MP defends blocking abusive constituents on social media but those locked out say they are not trolls

A Yorkshire MP has defended blocking some constituents on social media as he said he would not tolerate abuse levelled at him online.

Keighley MP Robbie Moore has been accused by some constituents of blocking them from contacting him on social media “simply for holding an alternative view”.

In a letter to the Conservative Party’s chief whip, Mark Spencer, an 18-strong group of constituents said they had not been abusive or trolling, and that the actions create “a completely false impression [...] that all his constituents agree with his actions or views” and “basic democracy is being denied”.

But a spokesman for Mr Moore said constituents could still contact their MP by telephone, email or letter, and that there was no obligation for MPs to operate social media accounts.

Keighley MP Robbie Moore. Photo: JPI Media

The Prime Minister’s press secretary Allegra Stratton said yesterday there was a balance to be struck between allowing constituents access to have “robust” discussions with their representatives but also not tolerating what would be abuse.

MPs from all parties have spoken out about the growing issue of abuse and threats on social media.

Mr Moore’s spokesman said there was “no Parliamentary obligation for an MP to operate social media accounts”.

He said: “They do so by choice.

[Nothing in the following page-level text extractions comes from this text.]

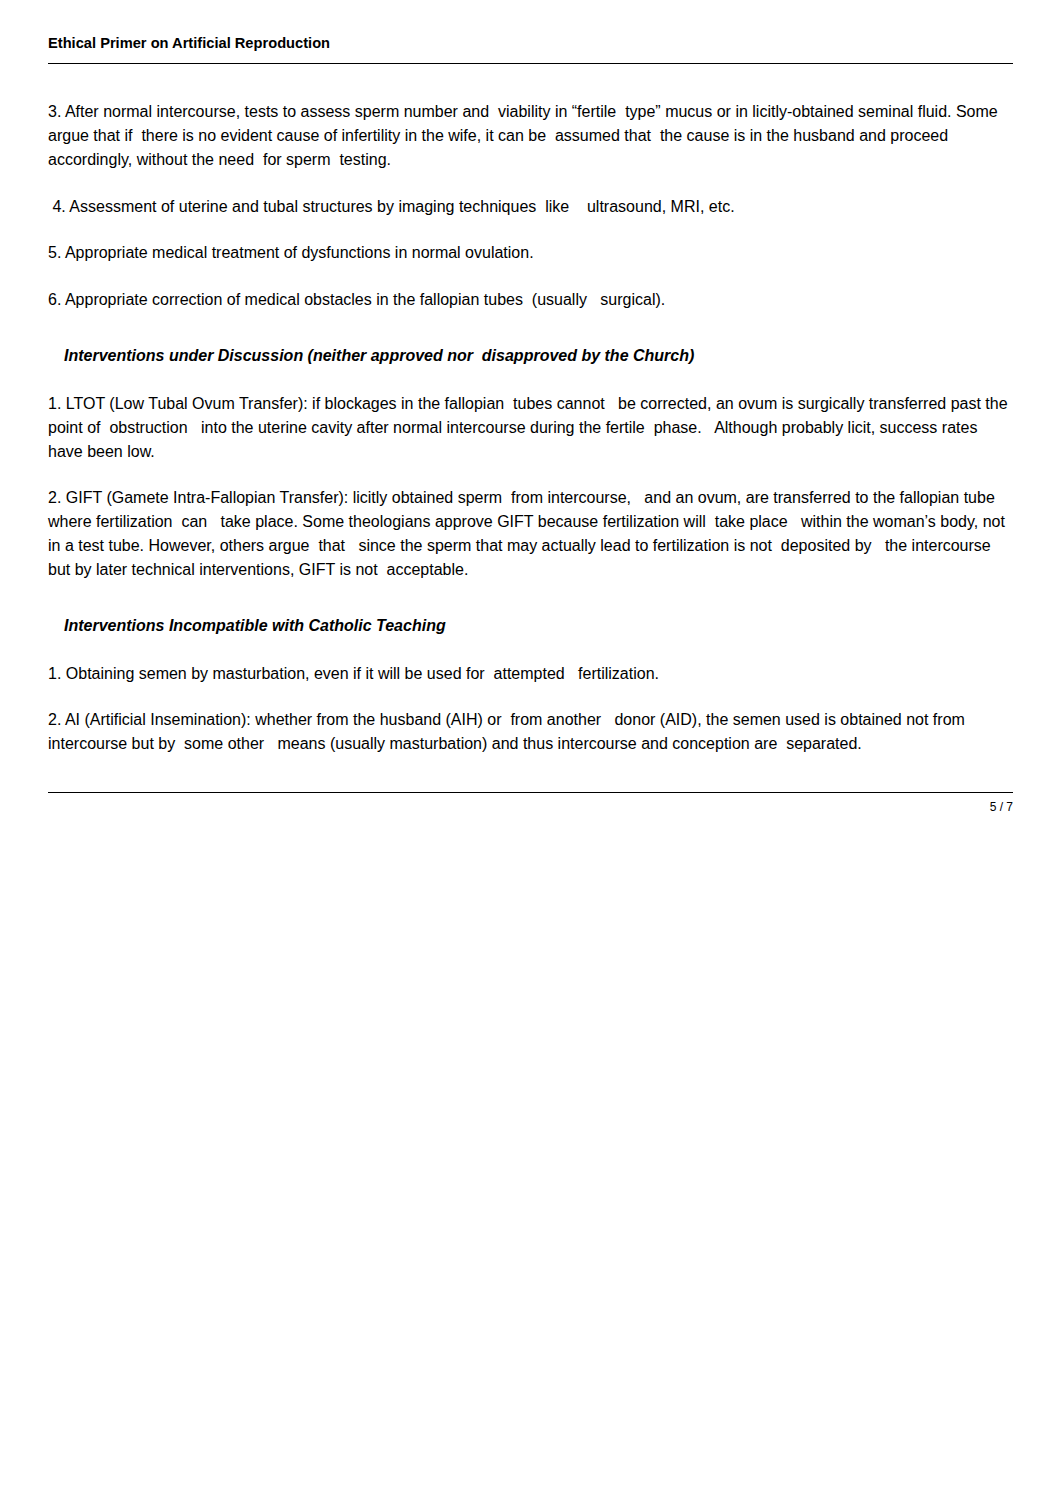Ethical Primer on Artificial Reproduction
3. After normal intercourse, tests to assess sperm number and viability in “fertile type” mucus or in licitly-obtained seminal fluid. Some argue that if there is no evident cause of infertility in the wife, it can be assumed that the cause is in the husband and proceed accordingly, without the need for sperm testing.
4. Assessment of uterine and tubal structures by imaging techniques like ultrasound, MRI, etc.
5. Appropriate medical treatment of dysfunctions in normal ovulation.
6. Appropriate correction of medical obstacles in the fallopian tubes (usually surgical).
Interventions under Discussion (neither approved nor disapproved by the Church)
1. LTOT (Low Tubal Ovum Transfer): if blockages in the fallopian tubes cannot be corrected, an ovum is surgically transferred past the point of obstruction into the uterine cavity after normal intercourse during the fertile phase. Although probably licit, success rates have been low.
2. GIFT (Gamete Intra-Fallopian Transfer): licitly obtained sperm from intercourse, and an ovum, are transferred to the fallopian tube where fertilization can take place. Some theologians approve GIFT because fertilization will take place within the woman’s body, not in a test tube. However, others argue that since the sperm that may actually lead to fertilization is not deposited by the intercourse but by later technical interventions, GIFT is not acceptable.
Interventions Incompatible with Catholic Teaching
1. Obtaining semen by masturbation, even if it will be used for attempted fertilization.
2. AI (Artificial Insemination): whether from the husband (AIH) or from another donor (AID), the semen used is obtained not from intercourse but by some other means (usually masturbation) and thus intercourse and conception are separated.
5 / 7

Mr Moore does not tolerate abusive, threatening, intimidating or any other anti-social content on his various social media accounts.

“If Mr Moore believes that somebody is violating this then he is within his rights to remove them from his page.”

However constituent Lydia MacKinnon, who coordinated the letter, said she and others had not been “trolling” their MP, but asking questions.

She said she may have sometimes been “sarcastic” and that an Instagram page for her dog had also been blocked by Mr Moore after posting that claims made were “b*******”.

But Mrs MacKinnon said she had noticed a growing trend of MPs blocking constituents on social media and after she made a call for those who had been blocked without having been abusive to come forward, she said she had identified at least 135 MPs who had allegedly done so, 127 of whom were Conservatives.

However she admitted that because of the demographics of voters it may be the case that those opposing what Labour MPs had to say might be less likely to engage with them on social media.

A number of Yorkshire’s MPs including Conservative MP for Penistone and Stockbridge Miriam Cates, and Labour MP for Sheffield South East Clive Betts do not have Twitter accounts.

But Mrs MacKinnon said for those that do, she felt politicians had a duty to engage and there were questions to be asked about whether MPs’ social media accounts were personal or private.

“I’m not interested in people who have been blocked because they were abusive or trolling,” she said, and said she had asked for proof she had been anything more than sarcastic and challenging.

But she added: “I do think there is something fundamentally wrong about the fact that MPs can operate social media accounts but not be accountable for what they do on them.”

Ms Stratton said she would look into the issue and said: “There has to be a balance between between being challenged and your constituents feeling able to contact you and make robust points, but at the same time making sure that the abuse that some of our MPs from all parties get is also held in check so there has to be a balance.”

She added that MPs should not be blocking people just because they do not agree.